--- Job ---
All records below should be repeated exactly, with the pictures left out.

.....

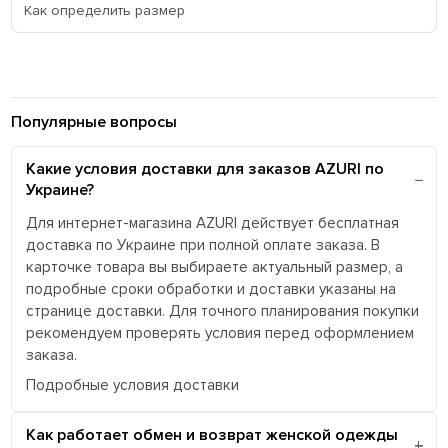
Как определить размер
Популярные вопросы
Какие условия доставки для заказов AZURI по
Украине?
Для интернет-магазина AZURI действует бесплатная
доставка по Украине при полной оплате заказа. В
карточке товара вы выбираете актуальный размер, а
подробные сроки обработки и доставки указаны на
странице доставки. Для точного планирования покупки
рекомендуем проверять условия перед оформлением
заказа.
Подробные условия доставки
Как работает обмен и возврат женской одежды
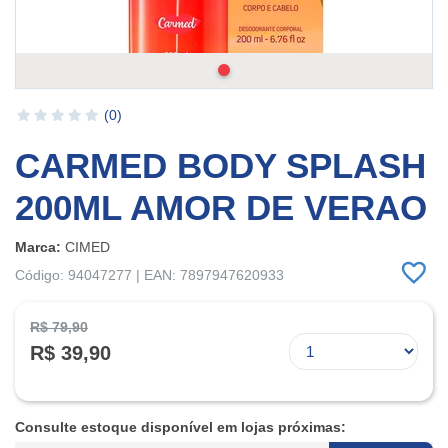
(0)
CARMED BODY SPLASH
200ML AMOR DE VERAO
Marca:
CIMED
Código: 94047277 | EAN: 7897947620933
R$ 79,90
R$ 39,90
Consulte estoque disponível em lojas próximas:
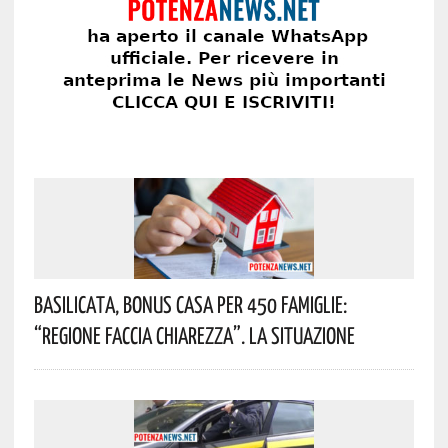
Basilicata, Bonus Casa Per 450 Famiglie:
“Regione Faccia Chiarezza”. La Situazione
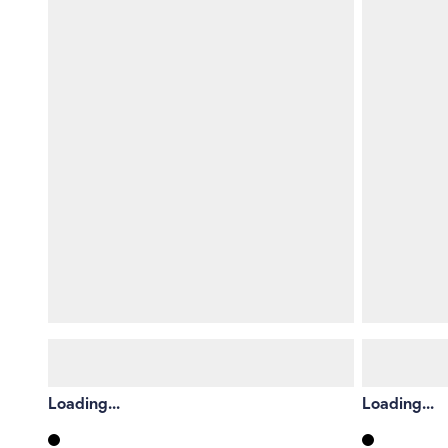
Loading...
Loading...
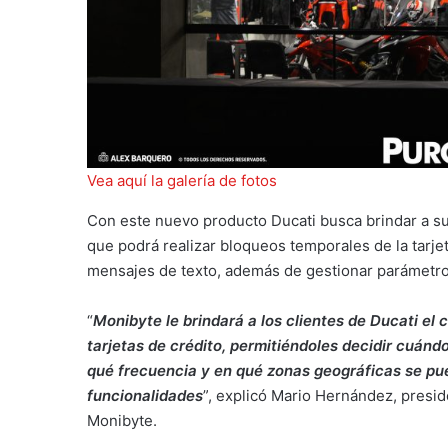
Vea aquí la galería de fotos
Con este nuevo producto Ducati busca brindar a sus 
que podrá realizar bloqueos temporales de la tarjet
mensajes de texto, además de gestionar parámetros
“
Monibyte le brindará a los clientes de Ducati el 
tarjetas de crédito, permitiéndoles decidir cuánd
qué frecuencia y en qué zonas geográficas se pued
funcionalidades
”, explicó Mario Hernández, pres
Monibyte.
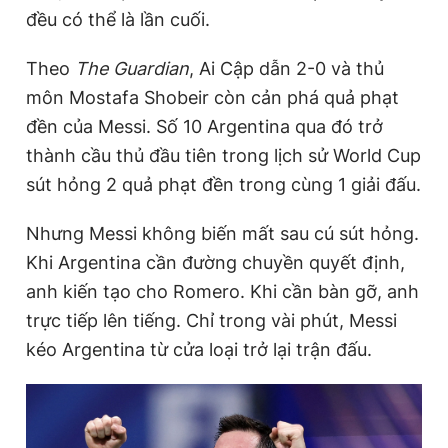
đều có thể là lần cuối.
Giấy phép xuất bản số 110/GP - BTTTT cấp ngày 24.3.2020
© 2003-2026 Bản quyền thuộc về Báo Thanh Niên. Cấm sao
chép dưới mọi hình thức nếu không có sự chấp thuận bằng văn
Theo
The Guardian
, Ai Cập dẫn 2-0 và thủ
bản. Phát triển bởi ePi Technologies, JSC.
môn Mostafa Shobeir còn cản phá quả phạt
đền của Messi. Số 10 Argentina qua đó trở
thành cầu thủ đầu tiên trong lịch sử World Cup
sút hỏng 2 quả phạt đền trong cùng 1 giải đấu.
Nhưng Messi không biến mất sau cú sút hỏng.
Khi Argentina cần đường chuyền quyết định,
anh kiến tạo cho Romero. Khi cần bàn gỡ, anh
trực tiếp lên tiếng. Chỉ trong vài phút, Messi
kéo Argentina từ cửa loại trở lại trận đấu.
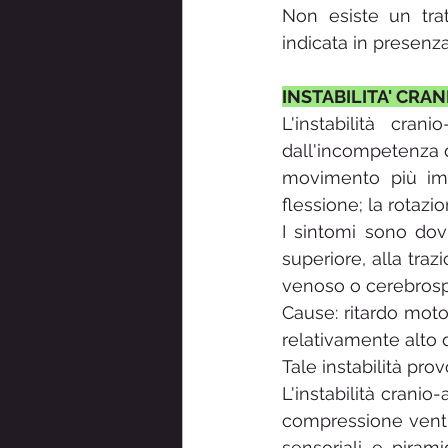
Non esiste un trat
indicata in presenza
INSTABILITA' CRA
L'instabilità cra
dall'incompetenza d
movimento più impo
flessione; la rotazi
I sintomi sono dov
superiore, alla traz
venoso o cerebrospi
Cause: ritardo motor
relativamente alto d
Tale instabilità pr
L'instabilità crani
compressione ventra
sensoriali e piramid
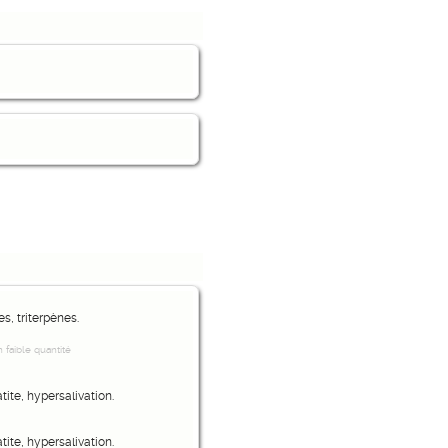
s, triterpènes.
 faible quantité
tite, hypersalivation.
tite, hypersalivation.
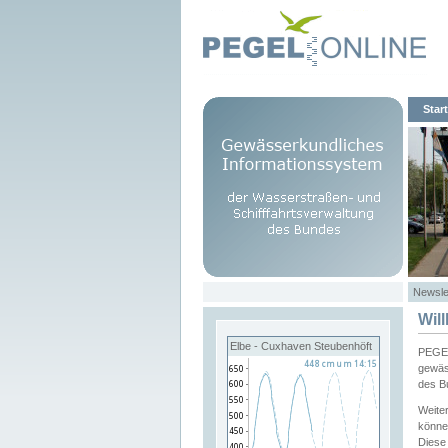
Start
Newsle
Wil
Elbe - Cuxhaven Steubenhöft
PEGEL
gewäs
des B
Weite
könne
Diese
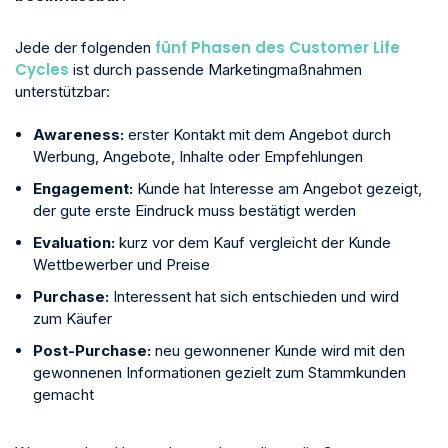
fünf Phasen des Customer Life
Jede der folgenden
Cycles
ist durch passende Marketingmaßnahmen
unterstützbar:
Awareness:
erster Kontakt mit dem Angebot durch
Werbung, Angebote, Inhalte oder Empfehlungen
Engagement:
Kunde hat Interesse am Angebot gezeigt,
der gute erste Eindruck muss bestätigt werden
Evaluation:
kurz vor dem Kauf vergleicht der Kunde
Wettbewerber und Preise
Purchase:
Interessent hat sich entschieden und wird
zum Käufer
Post-Purchase:
neu gewonnener Kunde wird mit den
gewonnenen Informationen gezielt zum Stammkunden
gemacht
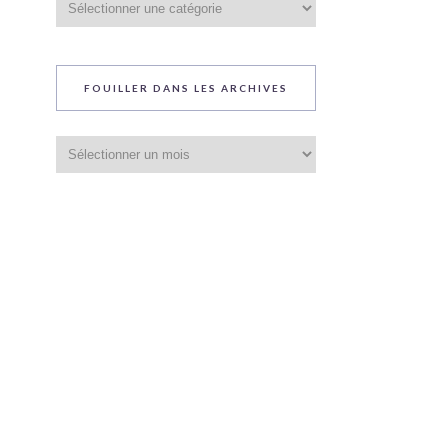
du
blog
FOUILLER DANS LES ARCHIVES
Fouiller
dans
les
archives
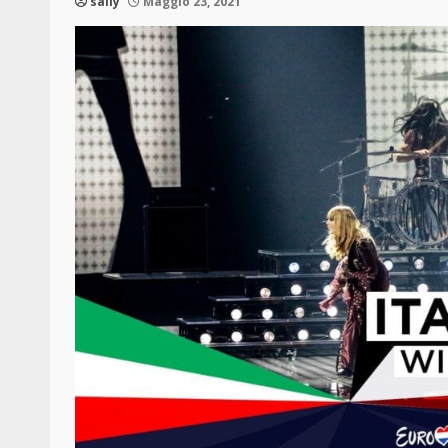
sally
Maggio 23, 2021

.....

--- Exercise solution ---
Как определить размер
Популярные вопросы
Какие условия доставки для заказов AZURI по
Украине?
Для интернет-магазина AZURI действует бесплатная
доставка по Украине при полной оплате заказа. В
карточке товара вы выбираете актуальный размер, а
подробные сроки обработки и доставки указаны на
странице доставки. Для точного планирования покупки
рекомендуем проверять условия перед оформлением
заказа.
Подробные условия доставки
Как работает обмен и возврат женской одежды
(0)
CARMED BODY SPLASH
200ML AMOR DE VERAO
Marca:
CIMED
Código: 94047277 | EAN: 7897947620933
R$ 79,90
R$ 39,90
Consulte estoque disponível em lojas próximas:
Basilicata, Bonus Casa Per 450 Famiglie:
“Regione Faccia Chiarezza”. La Situazione
Loading...
Loading...
Vea aquí la galería de fotos
Con este nuevo producto Ducati busca brindar a sus 
que podrá realizar bloqueos temporales de la tarjet
mensajes de texto, además de gestionar parámetros
“
Monibyte le brindará a los clientes de Ducati el 
tarjetas de crédito, permitiéndoles decidir cuánd
qué frecuencia y en qué zonas geográficas se pued
funcionalidades
”, explicó Mario Hernández, pres
Monibyte.
đều có thể là lần cuối.
Giấy phép xuất bản số 110/GP - BTTTT cấp ngày 24.3.2020
© 2003-2026 Bản quyền thuộc về Báo Thanh Niên. Cấm sao
chép dưới mọi hình thức nếu không có sự chấp thuận bằng văn
Theo
The Guardian
, Ai Cập dẫn 2-0 và thủ
bản. Phát triển bởi ePi Technologies, JSC.
môn Mostafa Shobeir còn cản phá quả phạt
đền của Messi. Số 10 Argentina qua đó trở
thành cầu thủ đầu tiên trong lịch sử World Cup
sút hỏng 2 quả phạt đền trong cùng 1 giải đấu.
Nhưng Messi không biến mất sau cú sút hỏng.
Khi Argentina cần đường chuyền quyết định,
anh kiến tạo cho Romero. Khi cần bàn gỡ, anh
trực tiếp lên tiếng. Chỉ trong vài phút, Messi
kéo Argentina từ cửa loại trở lại trận đấu.
Non esiste un trat
indicata in presenza
INSTABILITA' CRA
L'instabilità cra
dall'incompetenza d
movimento più impo
flessione; la rotazi
I sintomi sono dov
superiore, alla traz
venoso o cerebrospi
Cause: ritardo motor
relativamente alto d
Tale instabilità pr
L'instabilità crani
compressione ventra
sensoriali e piramid
s, triterpènes.
 faible quantité
tite, hypersalivation.
tite, hypersalivation.
Start
Newsle
Wil
Elbe - Cuxhaven Steubenhöft
PEGEL
gewäs
des B
Weite
könne
Diese
fünf Phasen des Customer Life
Jede der folgenden
Cycles
ist durch passende Marketingmaßnahmen
unterstützbar:
Awareness:
erster Kontakt mit dem Angebot durch
Werbung, Angebote, Inhalte oder Empfehlungen
Engagement:
Kunde hat Interesse am Angebot gezeigt,
der gute erste Eindruck muss bestätigt werden
Evaluation:
kurz vor dem Kauf vergleicht der Kunde
Wettbewerber und Preise
Purchase:
Interessent hat sich entschieden und wird
zum Käufer
Post-Purchase:
neu gewonnener Kunde wird mit den
gewonnenen Informationen gezielt zum Stammkunden
gemacht
du
blog
FOUILLER DANS LES ARCHIVES
Fouiller
dans
les
archives
sally
Maggio 23, 2021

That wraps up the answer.